### YOUR OBJECTIVE
Please output the following records exactly. Leave every image out.

### INFORMATION PROVIDED
• • • • • • •
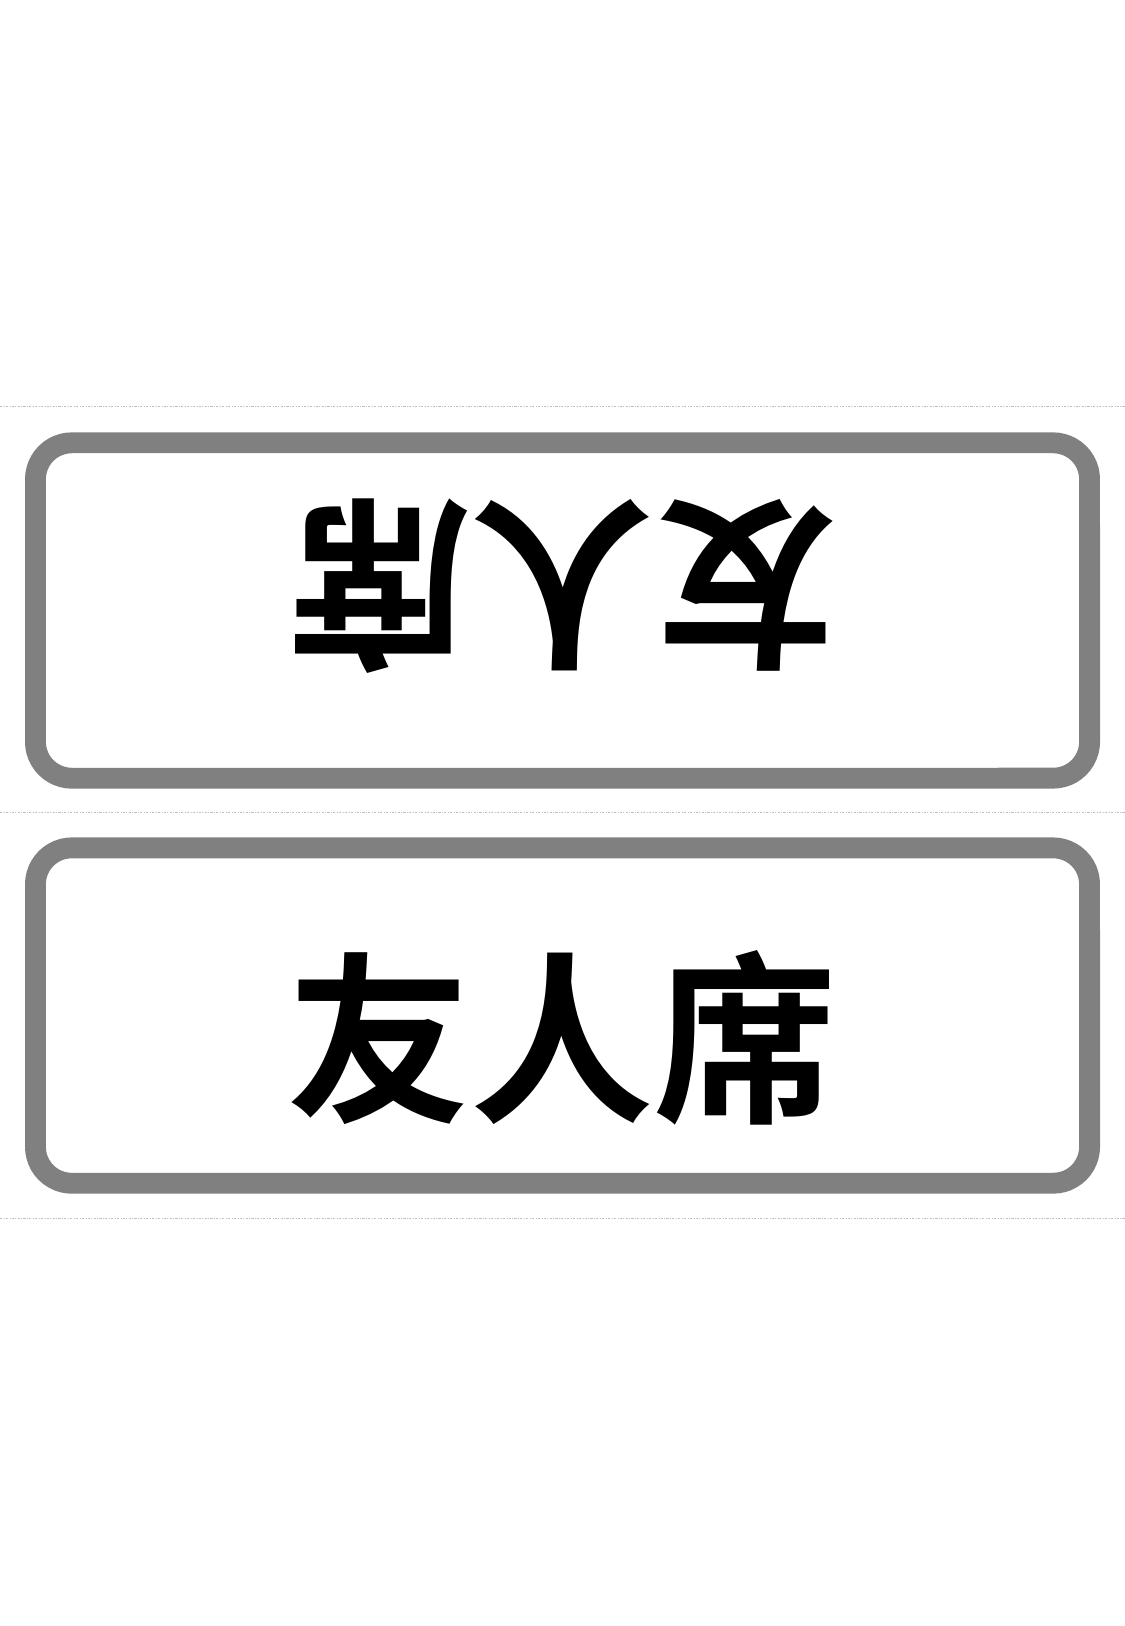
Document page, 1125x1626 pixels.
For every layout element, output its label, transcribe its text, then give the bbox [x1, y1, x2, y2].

text_box 友人席 [272, 471, 853, 707]
text_box [34, 846, 1091, 1185]
text_box [34, 441, 1091, 780]
text_box 友人席 [272, 917, 853, 1153]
• • • • • • •
### TASK RESULT
Document page, 1125x1626 pixels.
For every layout element, output its label, transcribe its text, then give the bbox [x1, y1, x2, y2].

text_box 友人席 [272, 471, 853, 707]
text_box [34, 846, 1091, 1185]
text_box [34, 441, 1091, 780]
text_box 友人席 [272, 917, 853, 1153]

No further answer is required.